The British Heart Foundation (BHF) has teamed up with Microsoft to provide more personalised experiences to its supporters, volunteers and customers with the aim of increasing support for its life-saving science.
The platform will allow the BHF to tailor its communications to individual supporters based on their interests and the ways they are most likely to engage with content. It will also use artificial intelligence to maximise the efficiency of its marketing communications.
The organisations also aim to create stronger relationships with people who already support the BHF, including those who donate regularly or take part in charity events such as the London to Brighton bike ride, as well as reach potential new supporters.
By using Microsoft technology, the BHF will also help people access more relevant and personalised health content that will enable them to improve their heart health or better manage an existing condition.
Claire Sadler, the BHF’s Executive Director for Marketing, Fundraising and Engagement, said: “Harnessing the power of technology is central to our new marketing strategy, which puts supporters at the heart of everything we do. Working with Microsoft will give us the technical know-how and insights to truly realise this ambition.
“Our hope is that the combination of more efficient, yet personalised marketing campaigns will help us increase support for our life-saving science, while offering more fulfilling experiences to the millions of people who engage with us.”
The BHF is the biggest independent funder of heart and circulatory disease research in the UK and has powered much of the science that has led to the life-saving treatments that people receive today.
According to the charity, there are around 7.6 million people living with heart and circulatory diseases in the UK. These conditions cause more than a quarter (27 per cent) of all UK deaths – more than 160,000 deaths each year, or one death every three minutes.
Michael Wignall, Azure Business Lead, said: “The Microsoft cloud is helping companies and organisations from a range of sectors to break down internal silos and work in a more collaborative and seamless way. Azure takes care of updates, security and network management, allowing teams to focus on what’s important to them – their customers and staff.

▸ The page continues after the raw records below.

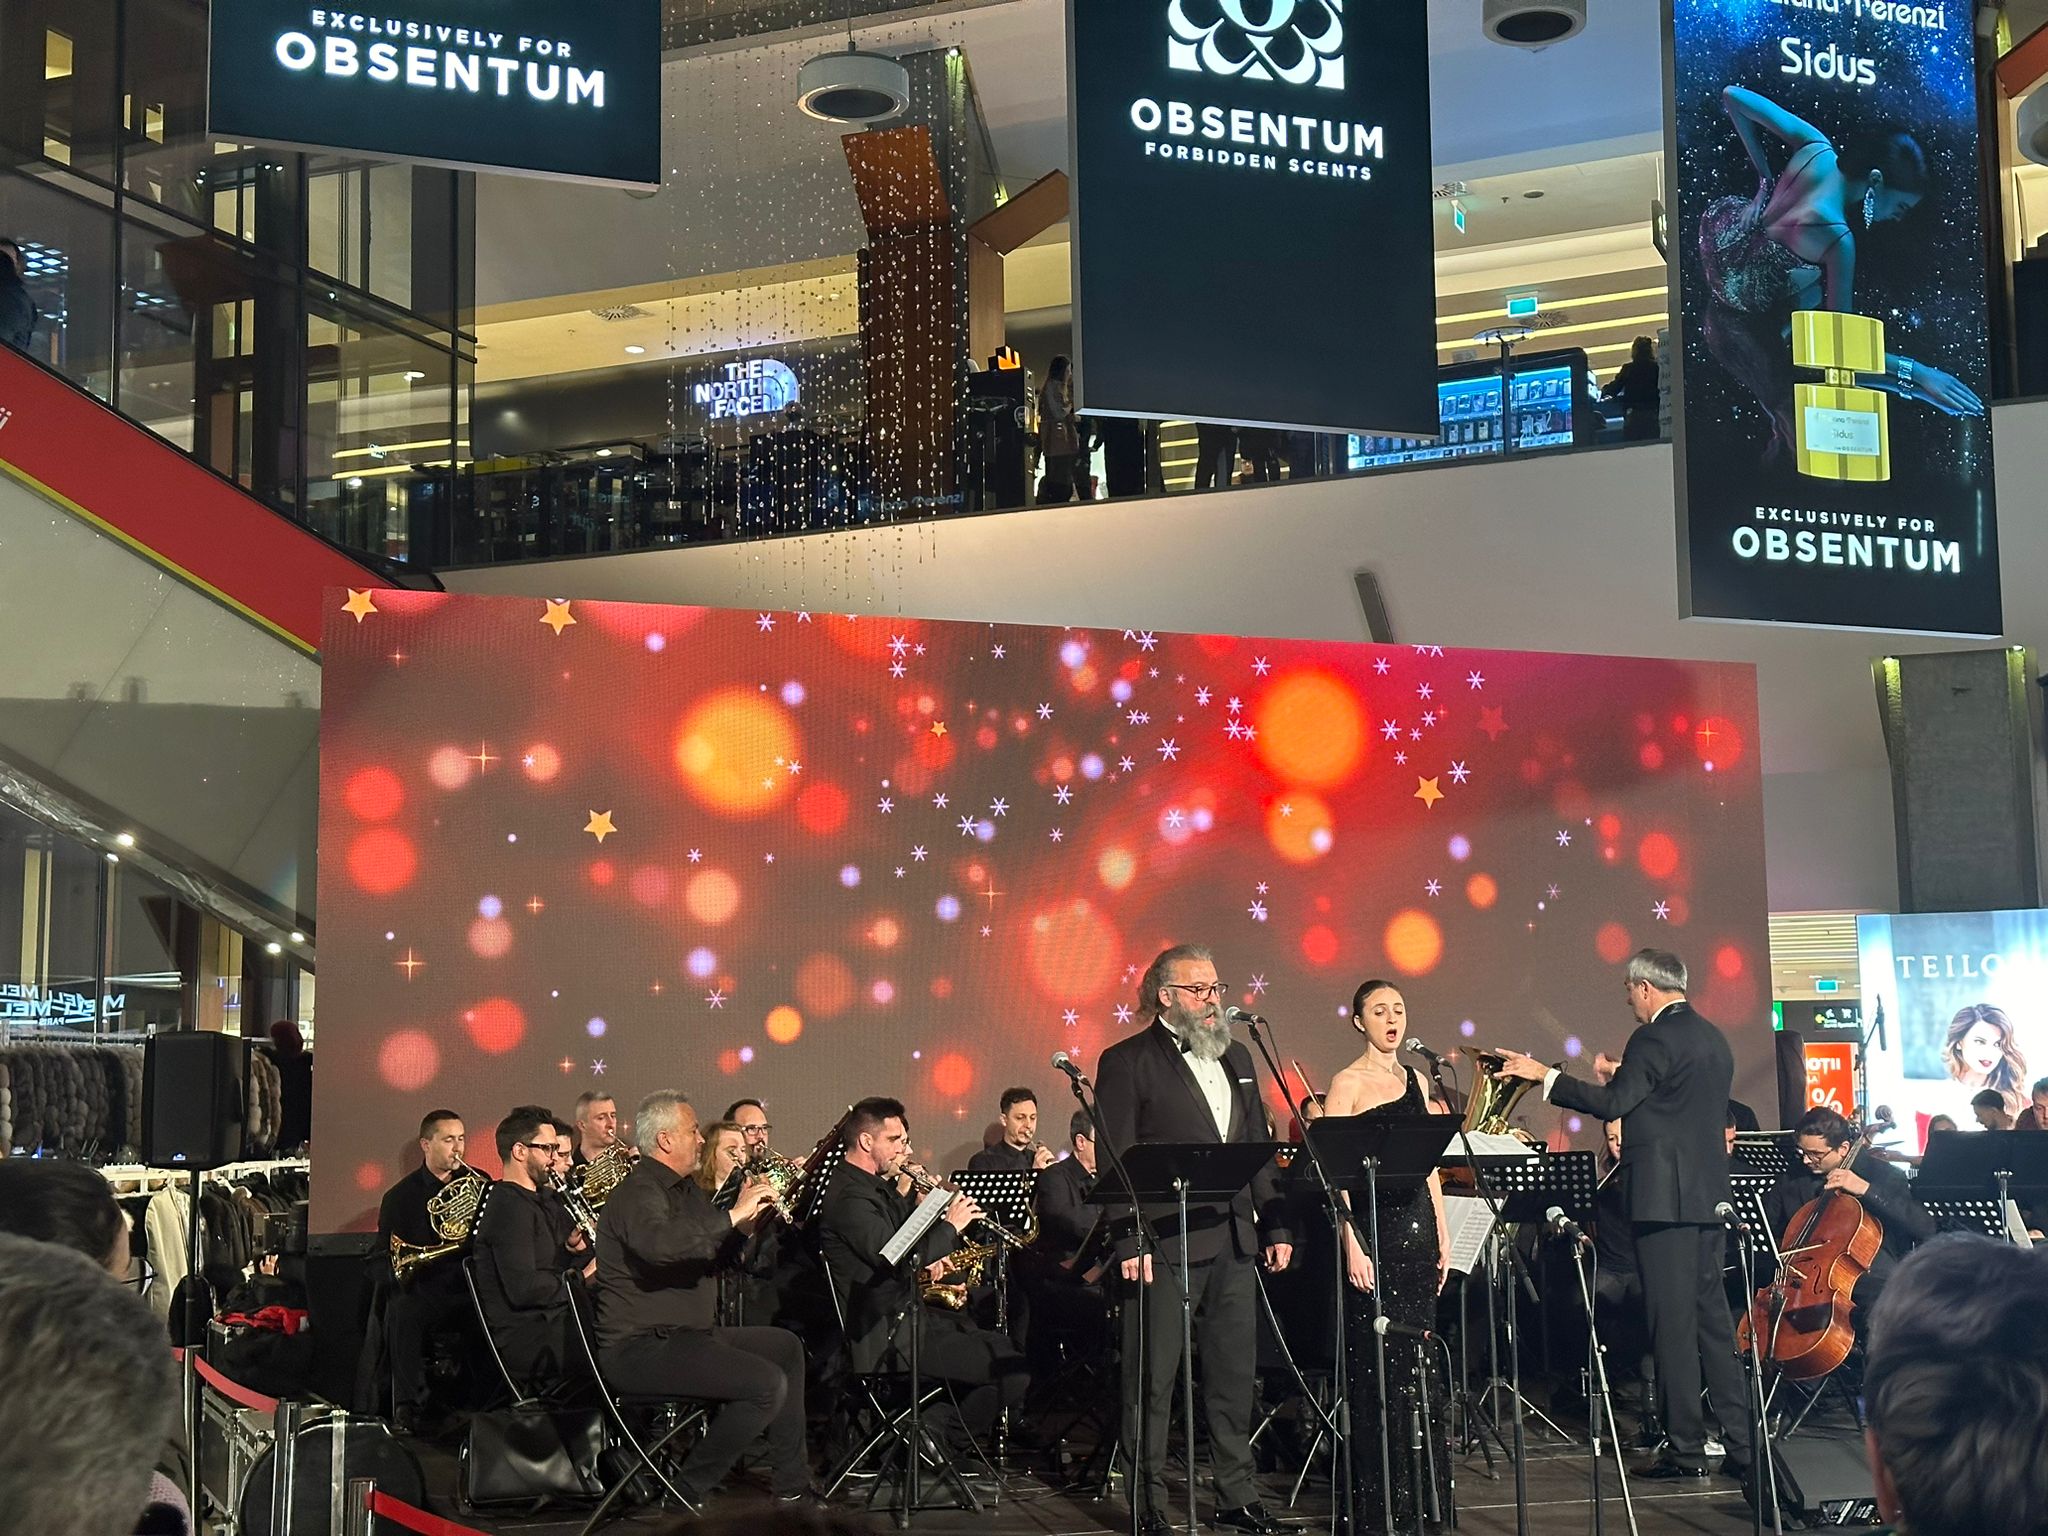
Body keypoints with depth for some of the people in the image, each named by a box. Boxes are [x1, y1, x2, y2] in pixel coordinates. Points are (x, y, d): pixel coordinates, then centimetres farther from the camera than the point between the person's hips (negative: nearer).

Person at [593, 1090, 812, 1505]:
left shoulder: (685, 1189, 17)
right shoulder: (638, 1194, -17)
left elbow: (712, 1257, 23)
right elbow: (660, 1245, -39)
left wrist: (744, 1225, 4)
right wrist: (731, 1216, -30)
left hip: (688, 1333, 11)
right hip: (641, 1347, -11)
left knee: (786, 1346, 20)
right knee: (767, 1384, -24)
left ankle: (791, 1485, 24)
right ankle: (688, 1491, -10)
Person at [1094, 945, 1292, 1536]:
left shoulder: (1237, 1058, 16)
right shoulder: (1127, 1062, -4)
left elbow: (1258, 1149, 18)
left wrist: (1275, 1226, 11)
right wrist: (1129, 1242, -15)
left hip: (1235, 1243, 6)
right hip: (1166, 1245, -6)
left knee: (1235, 1375, 11)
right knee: (1153, 1381, 0)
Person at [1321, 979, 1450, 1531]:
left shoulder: (1415, 1080, 14)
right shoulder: (1348, 1083, -5)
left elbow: (1430, 1165, 17)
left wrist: (1442, 1236, 10)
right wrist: (1352, 1246, -18)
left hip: (1418, 1226, 6)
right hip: (1373, 1223, -6)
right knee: (1376, 1363, -3)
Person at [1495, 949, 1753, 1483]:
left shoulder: (1654, 1039, -12)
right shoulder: (1714, 1039, 16)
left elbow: (1612, 1103, -17)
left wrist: (1545, 1076, -9)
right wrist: (1627, 1077, 31)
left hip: (1665, 1197, -9)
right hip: (1709, 1196, 9)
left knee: (1672, 1323, -3)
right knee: (1712, 1320, 11)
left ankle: (1687, 1449, 0)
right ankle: (1742, 1444, 11)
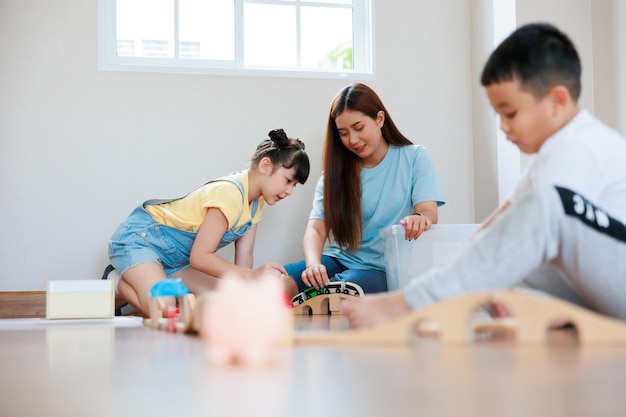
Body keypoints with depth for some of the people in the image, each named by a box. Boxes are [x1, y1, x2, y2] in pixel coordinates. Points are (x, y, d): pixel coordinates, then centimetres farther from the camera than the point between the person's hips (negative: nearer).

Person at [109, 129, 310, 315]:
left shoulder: (255, 201, 0)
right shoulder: (230, 194, -28)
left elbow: (244, 257, -1)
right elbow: (199, 257, -30)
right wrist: (253, 275, -36)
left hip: (175, 260, 9)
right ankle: (122, 284, -2)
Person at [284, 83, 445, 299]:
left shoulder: (415, 157, 3)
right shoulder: (336, 171, 10)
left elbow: (429, 213, -9)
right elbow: (316, 229, -1)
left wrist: (419, 219, -36)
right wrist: (313, 264, -25)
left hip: (384, 268, -2)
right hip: (340, 261, 3)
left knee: (351, 285, -37)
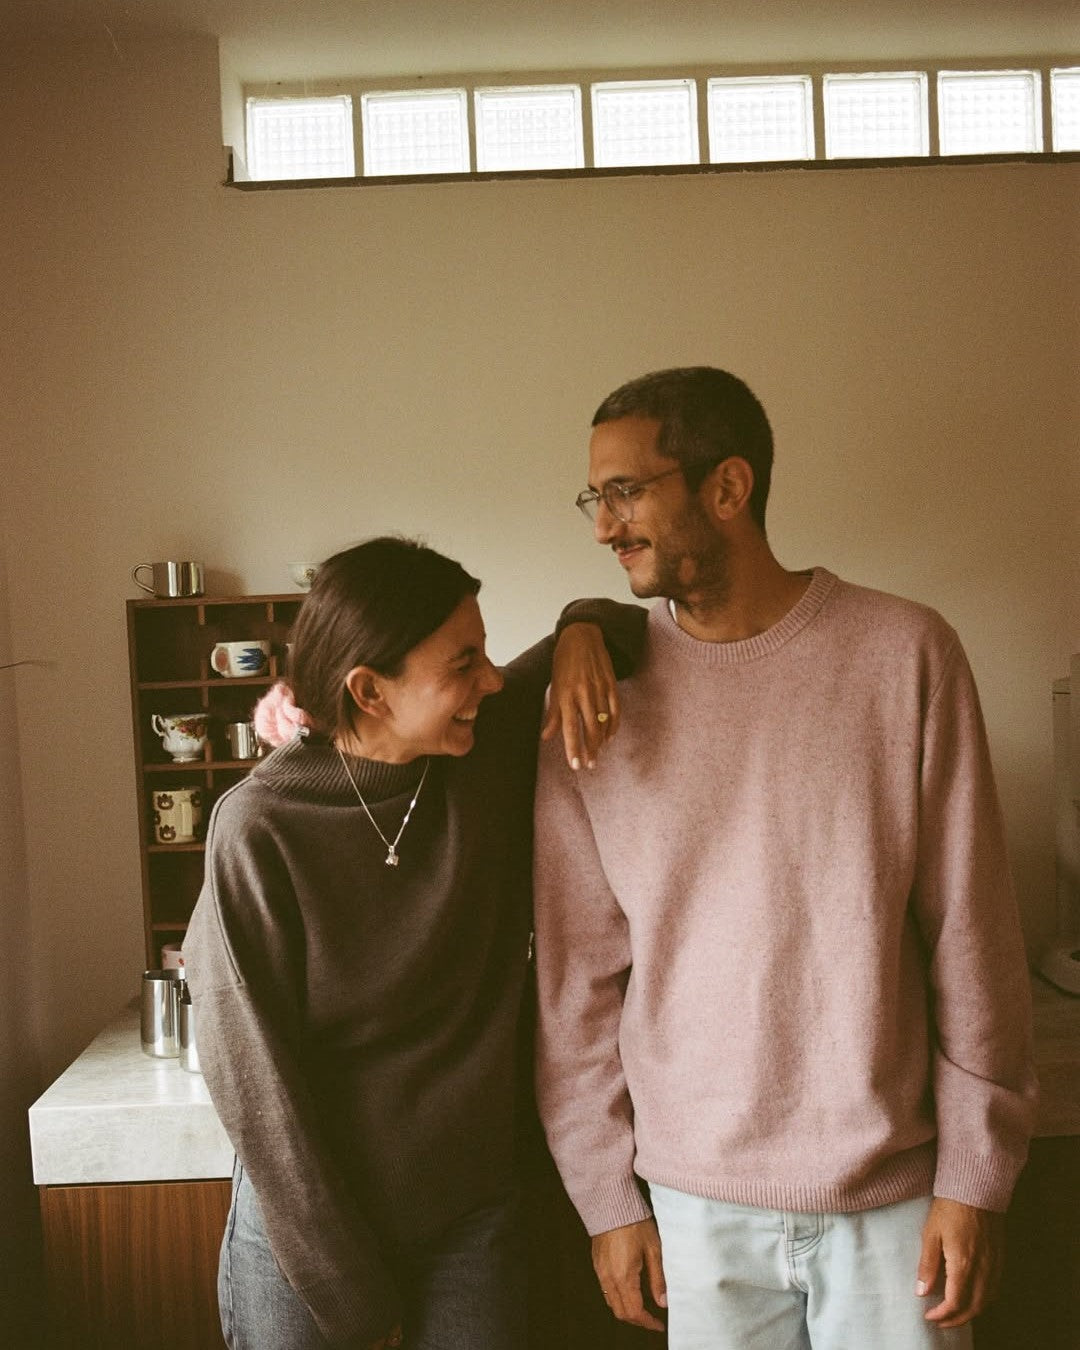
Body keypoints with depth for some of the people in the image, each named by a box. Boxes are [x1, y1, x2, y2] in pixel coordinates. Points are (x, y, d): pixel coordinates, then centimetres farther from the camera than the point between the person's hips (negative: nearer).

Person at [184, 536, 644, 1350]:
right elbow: (257, 1086, -15)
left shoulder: (501, 740, -8)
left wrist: (583, 634, -15)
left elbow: (632, 621, 8)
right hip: (305, 1225, -3)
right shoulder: (260, 831, -20)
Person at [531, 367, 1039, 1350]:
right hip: (697, 1196, 1)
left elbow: (972, 932, -5)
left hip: (894, 1188, 0)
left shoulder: (904, 653, -8)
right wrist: (608, 1196, 1)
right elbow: (578, 973, -1)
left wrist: (976, 1175, -3)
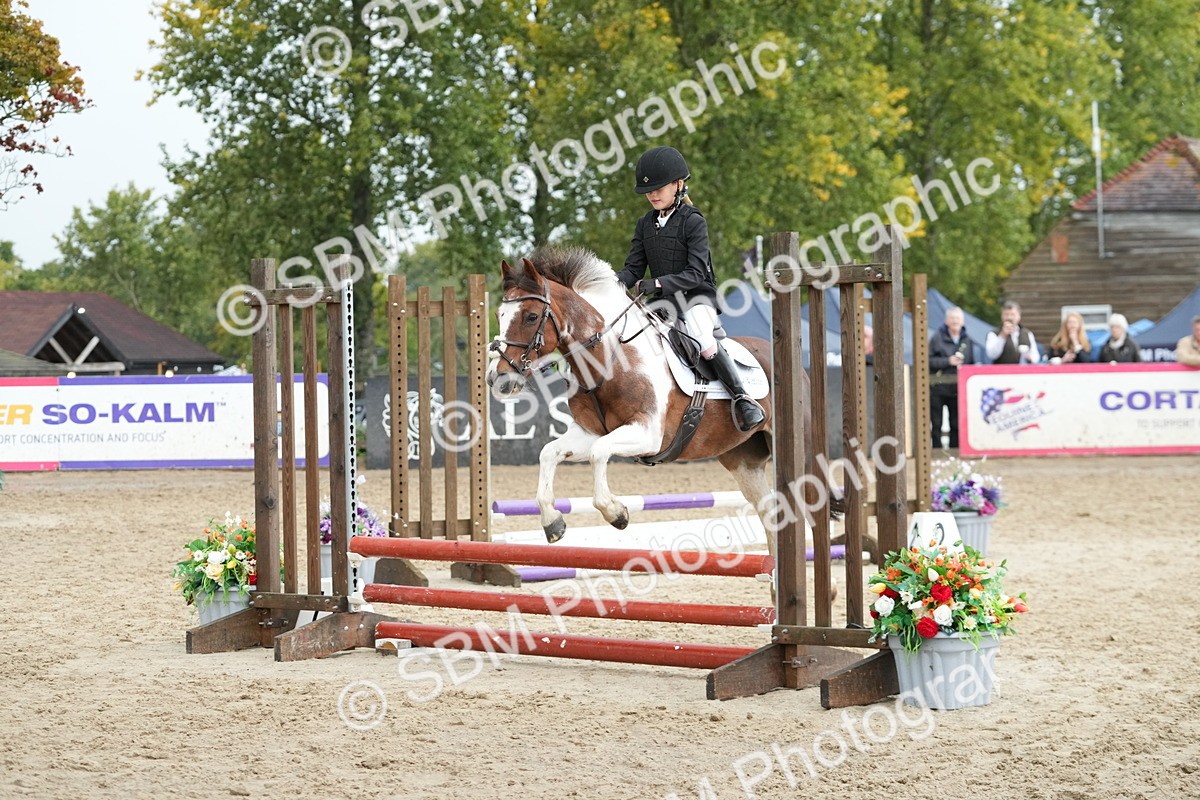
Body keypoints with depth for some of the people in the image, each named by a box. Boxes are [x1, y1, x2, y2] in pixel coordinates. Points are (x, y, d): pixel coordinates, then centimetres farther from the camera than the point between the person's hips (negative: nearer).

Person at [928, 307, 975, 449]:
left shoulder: (967, 341, 10)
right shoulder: (937, 338, -2)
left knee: (957, 425, 8)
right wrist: (948, 361, -15)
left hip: (958, 389, 4)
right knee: (936, 424, -1)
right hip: (938, 388, -4)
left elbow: (972, 364, 17)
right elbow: (929, 361, -8)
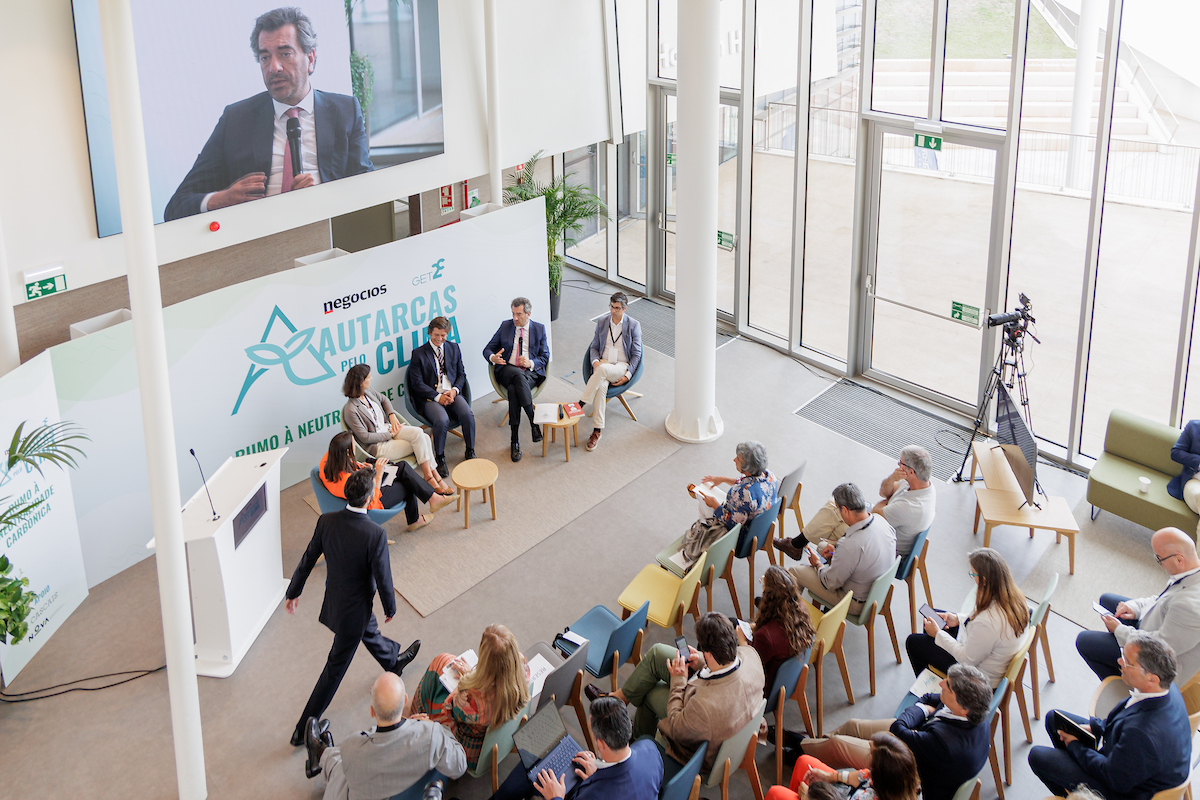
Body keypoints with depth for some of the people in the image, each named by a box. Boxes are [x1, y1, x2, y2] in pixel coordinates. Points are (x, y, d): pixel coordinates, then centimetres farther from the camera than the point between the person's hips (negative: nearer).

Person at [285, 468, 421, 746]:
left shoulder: (326, 521, -16)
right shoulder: (375, 534, -33)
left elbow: (307, 560, -4)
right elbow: (383, 578, -22)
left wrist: (293, 592, 11)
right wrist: (390, 608, -3)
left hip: (334, 599, 6)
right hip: (353, 611, -6)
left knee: (369, 631, 35)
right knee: (335, 669, 9)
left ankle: (393, 661, 65)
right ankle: (303, 729, 19)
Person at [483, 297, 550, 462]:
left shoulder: (539, 329, 11)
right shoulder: (505, 326, 12)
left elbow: (545, 357, 10)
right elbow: (487, 349, 12)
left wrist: (531, 363, -12)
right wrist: (493, 357, -14)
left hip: (530, 373, 0)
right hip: (507, 370, 0)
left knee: (513, 389, -36)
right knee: (518, 376, -38)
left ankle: (515, 440, -34)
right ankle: (534, 421, -39)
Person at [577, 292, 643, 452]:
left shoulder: (633, 325, 2)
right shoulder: (601, 322, 13)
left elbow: (636, 355, 1)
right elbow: (594, 347, 17)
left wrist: (627, 375, -12)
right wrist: (595, 361, -7)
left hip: (622, 367, -2)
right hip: (602, 365, 2)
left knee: (603, 369, -39)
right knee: (601, 385, -35)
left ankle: (581, 404, -34)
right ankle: (597, 431, -38)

“I look forward to seeing how BHF uses Microsoft cloud to help millions of people affected by heart and circulatory diseases.”
Today’s announcement builds on a growing partnership between the BHF and Microsoft.
Together, the organisations are already developing the Circuit – a network that will provide ambulance services with the information needed to direct 9 9 9 callers to their nearest defibrillator when someone suffers a sudden cardiac arrest. Every minute without CPR and defibrillation cuts a person’s chances of surviving a cardiac arrest by up to 10 per cent, meaning this technology could save countless lives in the coming years.
Ursula Dolton, Chief Technology Officer at the British Heart Foundation, said: “Deploying the best technology in the most efficient way is vital to every area of our work – from enabling our people to collaborate remotely to creating new life-saving systems such as the Circuit.
“To maximise the potential of technology, we need the best people and the best partners, which our relationship with Microsoft is testament to. For us it’s simple – the more efficient and innovative we are in using technology, the more effective we will be in delivering our charitable mission of powering science that saves lives.”